Although it is widely conceded that the BJP has a long way to go before it can pose a serious challenge to the Trinamool Congress, the latter is scared that a noticeable improvement in the BJP's position in the panchayat elections will enable it to build a base which will prove handy to the party in 2019 when it hopes to add substantially to its tally of two Lok Sabha seats (out of 42) which it won in 2014.
For Mamata Banerjee, even a marginal setback is unacceptable because she belongs to a generation of Bengali politicians to whom the BJP is an outlier although its founder when the party was known as the Jan Sangh, Syama Prasad Mookerjee, was a Bengali.
However, the way in which her party cadres went about trying to stop the BJP in its tracks is damaging to her reputation because a leader who is thinking of putting together an alternative to the ruling dispensation at the Centre cannot afford, first, to appear unsure on her home turf and, secondly, of resorting to brawling tactics.
Such ploys make her stand out as a provincial immersed in local politics with its "tradition" of violence with which the communists were associated both when they were in the opposition and when they were in power. The Trinamool Congress appears to be continuing in that mode, presumably because it has coopted many of those who were earlier in the Communist Party of India-Marxist.

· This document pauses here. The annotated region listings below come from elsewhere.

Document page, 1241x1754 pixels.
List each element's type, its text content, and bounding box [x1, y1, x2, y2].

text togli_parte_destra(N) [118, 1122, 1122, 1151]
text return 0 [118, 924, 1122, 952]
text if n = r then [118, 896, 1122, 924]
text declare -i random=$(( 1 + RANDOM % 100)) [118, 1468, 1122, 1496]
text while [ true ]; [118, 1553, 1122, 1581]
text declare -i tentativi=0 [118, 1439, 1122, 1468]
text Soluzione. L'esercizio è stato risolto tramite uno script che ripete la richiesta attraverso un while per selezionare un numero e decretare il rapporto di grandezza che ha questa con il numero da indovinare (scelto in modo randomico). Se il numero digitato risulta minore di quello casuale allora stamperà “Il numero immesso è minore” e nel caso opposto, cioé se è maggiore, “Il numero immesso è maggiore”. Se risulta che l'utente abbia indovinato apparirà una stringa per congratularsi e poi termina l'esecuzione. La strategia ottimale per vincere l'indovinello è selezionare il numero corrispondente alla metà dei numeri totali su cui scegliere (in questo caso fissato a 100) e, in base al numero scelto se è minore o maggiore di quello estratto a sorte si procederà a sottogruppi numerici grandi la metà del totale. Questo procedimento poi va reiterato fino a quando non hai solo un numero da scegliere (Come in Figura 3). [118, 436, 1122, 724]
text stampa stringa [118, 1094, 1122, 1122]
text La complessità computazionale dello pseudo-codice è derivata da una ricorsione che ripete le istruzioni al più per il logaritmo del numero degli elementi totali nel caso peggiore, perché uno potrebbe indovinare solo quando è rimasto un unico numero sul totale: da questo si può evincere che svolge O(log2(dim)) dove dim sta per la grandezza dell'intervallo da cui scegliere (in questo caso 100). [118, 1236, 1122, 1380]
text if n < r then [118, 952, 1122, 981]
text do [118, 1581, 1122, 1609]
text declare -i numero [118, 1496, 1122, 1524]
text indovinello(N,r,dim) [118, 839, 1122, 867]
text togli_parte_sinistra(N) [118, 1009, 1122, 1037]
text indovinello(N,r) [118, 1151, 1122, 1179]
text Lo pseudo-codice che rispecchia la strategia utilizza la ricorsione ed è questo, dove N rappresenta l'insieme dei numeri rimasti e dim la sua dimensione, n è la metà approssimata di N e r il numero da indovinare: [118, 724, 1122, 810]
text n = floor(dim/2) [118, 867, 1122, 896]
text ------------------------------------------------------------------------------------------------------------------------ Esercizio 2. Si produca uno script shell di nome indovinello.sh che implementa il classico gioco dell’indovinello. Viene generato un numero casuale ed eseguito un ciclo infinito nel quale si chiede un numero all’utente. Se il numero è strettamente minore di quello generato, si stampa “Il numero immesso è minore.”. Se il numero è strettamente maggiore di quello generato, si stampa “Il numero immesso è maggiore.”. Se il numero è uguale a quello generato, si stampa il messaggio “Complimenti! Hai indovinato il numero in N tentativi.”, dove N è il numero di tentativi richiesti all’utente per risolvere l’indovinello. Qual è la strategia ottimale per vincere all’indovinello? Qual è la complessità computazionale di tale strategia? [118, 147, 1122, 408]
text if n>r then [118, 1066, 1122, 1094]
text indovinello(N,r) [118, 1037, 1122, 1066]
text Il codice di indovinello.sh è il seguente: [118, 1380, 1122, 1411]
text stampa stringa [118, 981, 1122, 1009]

What the BJP's opponents will have to remember is that one reason why the saffron outfit is believed to be losing ground in northern and western India is the lawlessness of some of its followers like the gau rakshaks or those who target courting couples belonging to different religions or threaten to bury alive filmmakers and actresses whose artistic works they do not like.
As Hamid Ansari said in his last interview as the Vice President, Muslims are among those who have been feeling insecure in the last few years because of the unruly conditions. The reason is the atmosphere of communal animosity for which the Hindutva storm-troopers are responsible.
Any party which wants to project itself as the core around which an opposition to the government at the Centre is expected to coalesce, as Mamata Banerjee wants to do, cannot go down the same path of intimidation and anarchy.